Document Understanding Conferences
Introduction
Publications
Data
Guidelines
|
|
Procedure for human comparison of model (reference) and peer
(system-generated and other) abstracts
-
For each document set (in randomized order):
-
For each summary type (single-document or multi-document summary):
-
For each peer summary (in randomized order) - composed of peer units (PUs), which will be sentences:
-
If the peer target size is greater than 10, the evaluator reads the
peer summary and then makes overall judgments as to the peer summary's
quality, independent of the model. Questions 1-5 are within-sentence
judgments; the rest are within- or across-sentence judgments. The
answers are chosen in every case from the following set of 4 ordered
categories: {0, 1-5, 6-10, more than 10}
- About how many gross capitalization errors are there?
Examples:
- [new sentence] the new drugs proved beneficial.
- PEOPLE WERE AMAZED WHEN THEY LEARNED THE DETAILS.
- About how many sentences have incorrect word order?
Examples:
- John before Mary the park visited
- About how many times does the subject fail to agree in number with
the verb?
Examples:
- The student see a teacher with a telescope
- It was clear, that the reporters agrees with the idea.
- About how many of the sentences are missing important components
(e.g. the subject, main verb, direct object, modifier) - causing
the sentence to be ungrammatical, unclear, or misleading?
Examples:
- The agreement, signed in London yesterday, .
- Mr. Smith to Washington where he met the senator.
- The exchange rate is %.
- Stewart, the builder.
- About many times are unrelated fragments joined into one sentence?
Examples:
- They run a refinery; two apples would be enough.
- About how many times are articles (a, an, the) missing or used
incorrectly?
Examples:
- Men saw woman with the telescope
- He picked up a book. A book looked interesting.
- El Paso owns and operates refinery.
- About how many pronouns are there whose antecedents are incorrect,
unclear, missing, or come only later?
Examples:
- [opening sentence] Their agreement was signed in Oslo in 1933.
- Many Presidents were targets of assassins. Pres. Reagan was
wounded. He was shot in the Ford's Theater in 1865.
- For about how many nouns is it impossible to determine clearly who
or what they refer to?
Examples:
- The company agreed to negotiate. [Which company?]
- About how times should a noun or noun phrase have been replaced
with a pronoun?

* [DATA SHOWN]:
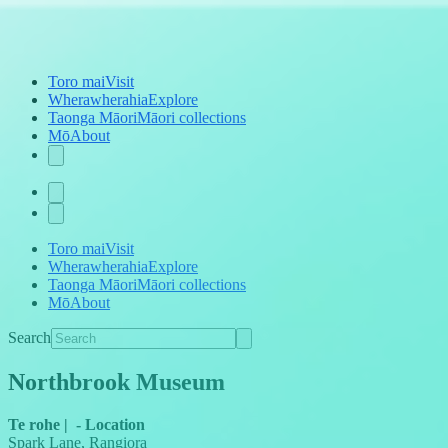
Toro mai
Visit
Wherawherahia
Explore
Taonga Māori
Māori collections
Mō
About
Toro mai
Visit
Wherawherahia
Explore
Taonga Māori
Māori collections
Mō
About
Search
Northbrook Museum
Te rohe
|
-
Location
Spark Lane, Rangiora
...
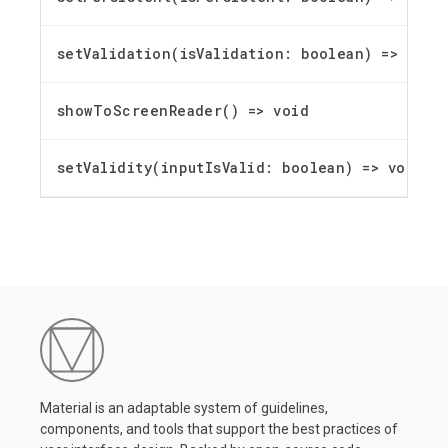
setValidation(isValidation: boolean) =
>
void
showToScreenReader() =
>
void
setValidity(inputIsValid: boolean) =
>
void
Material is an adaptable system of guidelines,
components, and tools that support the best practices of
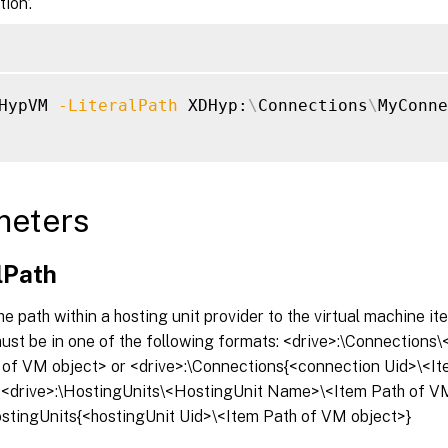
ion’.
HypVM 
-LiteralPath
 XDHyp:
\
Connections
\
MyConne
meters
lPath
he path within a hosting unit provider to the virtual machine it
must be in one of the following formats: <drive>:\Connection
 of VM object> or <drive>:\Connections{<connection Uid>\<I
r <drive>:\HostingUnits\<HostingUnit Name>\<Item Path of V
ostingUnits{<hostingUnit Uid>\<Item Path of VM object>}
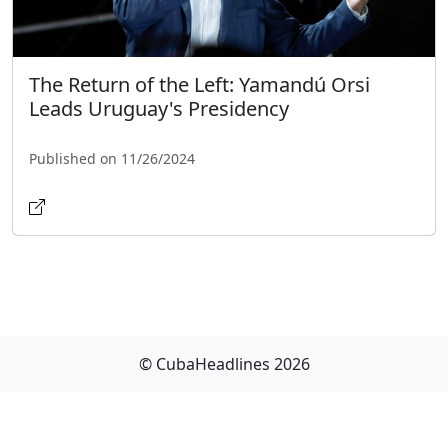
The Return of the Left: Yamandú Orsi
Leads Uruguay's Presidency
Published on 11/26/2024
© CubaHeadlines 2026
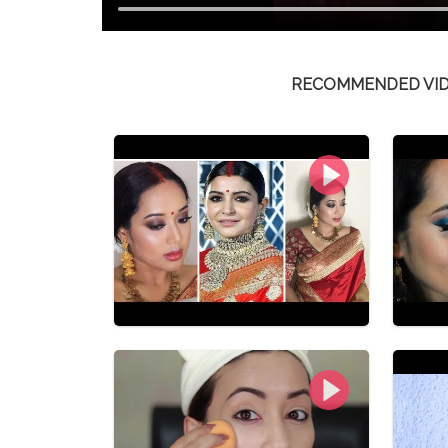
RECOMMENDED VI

* [WHAT TO WORK ON]:
A: In the abstract-comparison procedure, what are the four ordered categories from which every answer is chosen?
B: Reproduce the part of the abstract-comparison procedure that opens with the words containing "- El Paso owns" and closes with "they refer to?", renaming "Oslo" to "Geneva".
The listing comes from a separate source unrelated to the abstract-comparison procedure.

* [TASK ANSWERS]:
A: 0, 1-5, 6-10, and more than 10.

B:
- El Paso owns and operates refinery.
- About how many pronouns are there whose antecedents are incorrect,
unclear, missing, or come only later?
Examples:
- [opening sentence] Their agreement was signed in Geneva in 1933.
- Many Presidents were targets of assassins. Pres. Reagan was
wounded. He was shot in the Ford's Theater in 1865.
- For about how many nouns is it impossible to determine clearly who
or what they refer to?